2) Understand the difference between “Normal” and “Severe” use
Unless you read the fine print, you may be under the impression you only need to have oil and filter changes and so on done once every six months or 6,000 miles, when in fact the driving you do qualifies as “severe use” — and the intervals are actually much shorter. The automakers tout their “normal” service intervals — which are typically pretty generous these days — making it seem like the need for routine service has almost gone away (implicitly saving you time and money). But if you live in a city/suburban area and your driving includes a lot of stop-and-go duty, then you usually qualify for the “severe” (or “heavy duty”) intervals, which tend to be much shorter. It’s important to follow the right schedule, in either case. Even if you do end up spending an extra $40 or $50 per year on oil and filter changes, that’s a lot less expensive than a prematurely tired engine — and the bill for a new car to replace your old one.
3) Competent service by trained technicians
Today’s cars are more complex than ever and “do-it-yourself” work can result in botched repairs or (or worse, improperly done service that accelerates wear and tear). Make sure the person under the hood knows what they’re doing — and avoid the temptation to fiddle with things yourself unless you understand what you’re doing and have the right tools to d the job.
4) Driving style
This last one’s often the deal breaker. Frequent full-throttle starts, late (and hard) braking, throwing the car around corners — it’s all lots of fun, but in addition to killing your gas mileage and prematurely wearing out your tires, it also means a shorter life for your engine, transmission, brakes, suspension parts and so on. Smooth, steady driving will extend the life of all these components — and the car as a whole. You’ll also save on gas and tires.
A few parting suggestions:
If you have a manual transmission, engage the clutch smoothly — without “riding” it (which will wear it out faster.)
Do not hold the clutch in while idling at a light; this places excess strain on it — which can lead to early failure. Instead, depress the clutch, put the transmission in neutral and wait for the light to change. Then engage the clutch, put the vehicle in gear and drive on.
If you have an automatic transmission use the parking brake when leaving the vehicle.
Throwing it into “Park” without first applying the paring brake can put excess strain on the transmission, lock it in gear, and can even cause expensive damage that will require a tow.
If you have a a truck or SUV with part-time four-wheel-drive, avoid engaging the 4WD on dry, smooth pavement.

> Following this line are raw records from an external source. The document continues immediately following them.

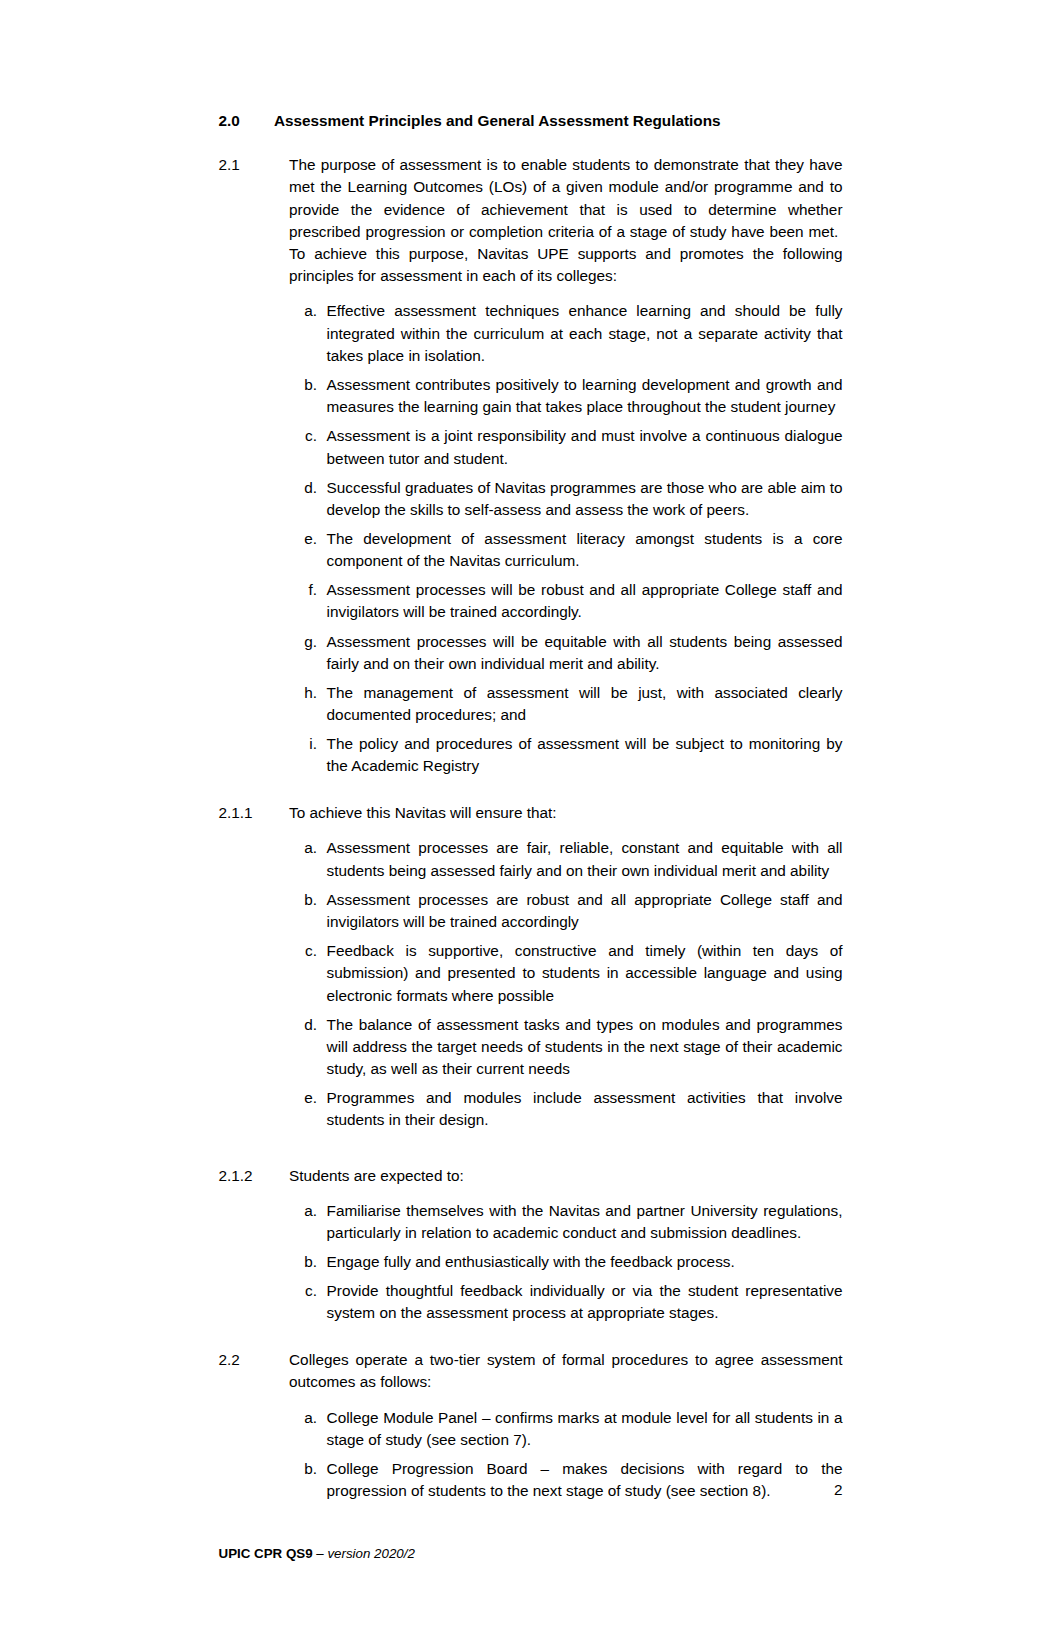2.0 Assessment Principles and General Assessment Regulations
2.1
The purpose of assessment is to enable students to demonstrate that they have met the Learning Outcomes (LOs) of a given module and/or programme and to provide the evidence of achievement that is used to determine whether prescribed progression or completion criteria of a stage of study have been met. To achieve this purpose, Navitas UPE supports and promotes the following principles for assessment in each of its colleges:
Effective assessment techniques enhance learning and should be fully integrated within the curriculum at each stage, not a separate activity that takes place in isolation.
Assessment contributes positively to learning development and growth and measures the learning gain that takes place throughout the student journey
Assessment is a joint responsibility and must involve a continuous dialogue between tutor and student.
Successful graduates of Navitas programmes are those who are able aim to develop the skills to self-assess and assess the work of peers.
The development of assessment literacy amongst students is a core component of the Navitas curriculum.
Assessment processes will be robust and all appropriate College staff and invigilators will be trained accordingly.
Assessment processes will be equitable with all students being assessed fairly and on their own individual merit and ability.
The management of assessment will be just, with associated clearly documented procedures; and
The policy and procedures of assessment will be subject to monitoring by the Academic Registry
2.1.1
To achieve this Navitas will ensure that:
Assessment processes are fair, reliable, constant and equitable with all students being assessed fairly and on their own individual merit and ability
Assessment processes are robust and all appropriate College staff and invigilators will be trained accordingly
Feedback is supportive, constructive and timely (within ten days of submission) and presented to students in accessible language and using electronic formats where possible
The balance of assessment tasks and types on modules and programmes will address the target needs of students in the next stage of their academic study, as well as their current needs
Programmes and modules include assessment activities that involve students in their design.
2.1.2
Students are expected to:
Familiarise themselves with the Navitas and partner University regulations, particularly in relation to academic conduct and submission deadlines.
Engage fully and enthusiastically with the feedback process.
Provide thoughtful feedback individually or via the student representative system on the assessment process at appropriate stages.
2.2
Colleges operate a two-tier system of formal procedures to agree assessment outcomes as follows:
College Module Panel – confirms marks at module level for all students in a stage of study (see section 7).
College Progression Board – makes decisions with regard to the progression of students to the next stage of study (see section 8).
2
UPIC CPR QS9 – version 2020/2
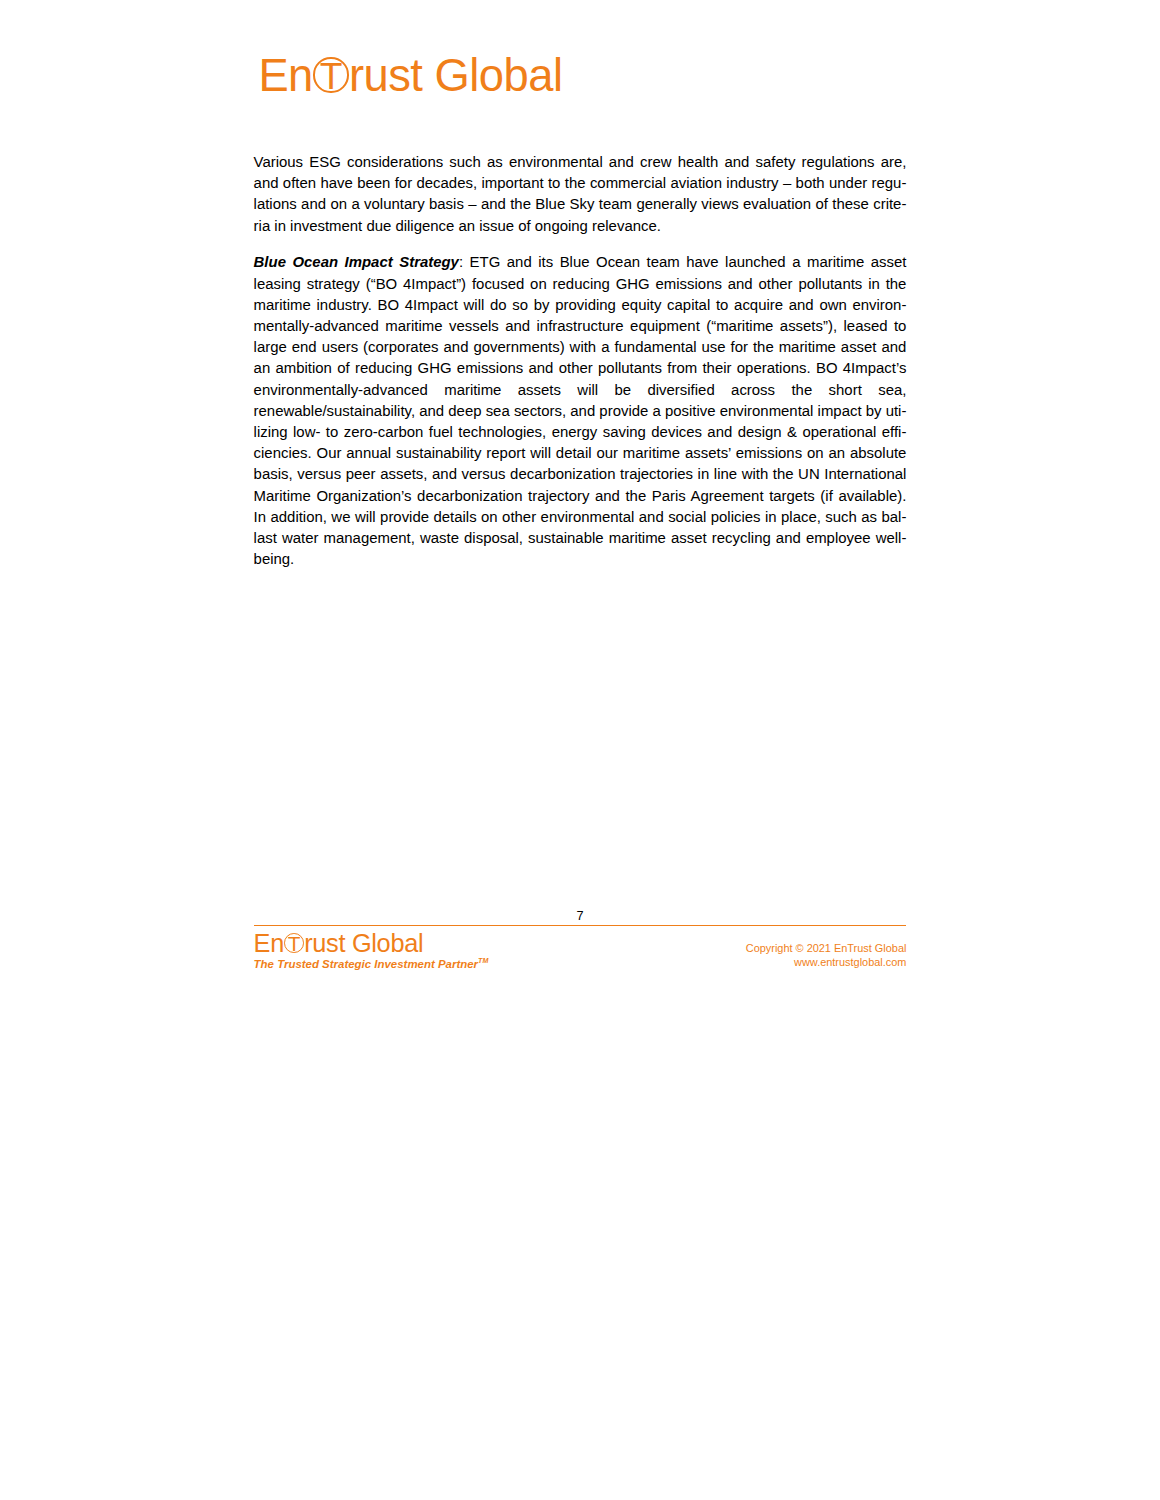EnTrust Global
Various ESG considerations such as environmental and crew health and safety regulations are, and often have been for decades, important to the commercial aviation industry – both under regulations and on a voluntary basis – and the Blue Sky team generally views evaluation of these criteria in investment due diligence an issue of ongoing relevance.
Blue Ocean Impact Strategy: ETG and its Blue Ocean team have launched a maritime asset leasing strategy (“BO 4Impact”) focused on reducing GHG emissions and other pollutants in the maritime industry. BO 4Impact will do so by providing equity capital to acquire and own environmentally-advanced maritime vessels and infrastructure equipment (“maritime assets”), leased to large end users (corporates and governments) with a fundamental use for the maritime asset and an ambition of reducing GHG emissions and other pollutants from their operations. BO 4Impact’s environmentally-advanced maritime assets will be diversified across the short sea, renewable/sustainability, and deep sea sectors, and provide a positive environmental impact by utilizing low- to zero-carbon fuel technologies, energy saving devices and design & operational efficiencies. Our annual sustainability report will detail our maritime assets’ emissions on an absolute basis, versus peer assets, and versus decarbonization trajectories in line with the UN International Maritime Organization’s decarbonization trajectory and the Paris Agreement targets (if available). In addition, we will provide details on other environmental and social policies in place, such as ballast water management, waste disposal, sustainable maritime asset recycling and employee well-being.
7
EnTrust Global
The Trusted Strategic Investment PartnerTM
Copyright © 2021 EnTrust Global
www.entrustglobal.com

Never, ever engage the 4WD Low setting (or differential lock) on dry, paved roads. (If you have a vehicle with AWD, the system will adjust itself automatically for given conditions.)
Use the proper grade of fuel specified by the manufacturer.
Even though modern cars can self-adjust for lower-octane fuel (preventing damage from “knocking” that might otherwise occur) you’ll still suffer decreased mileage and lower performance as a consequence. Also, off-brand fuels may not have the same amount of detergents and fuel system additives of name-brand gas. Avoid filing up at out-of-the-way stations, where old (or water-laced) fuel may be a problem.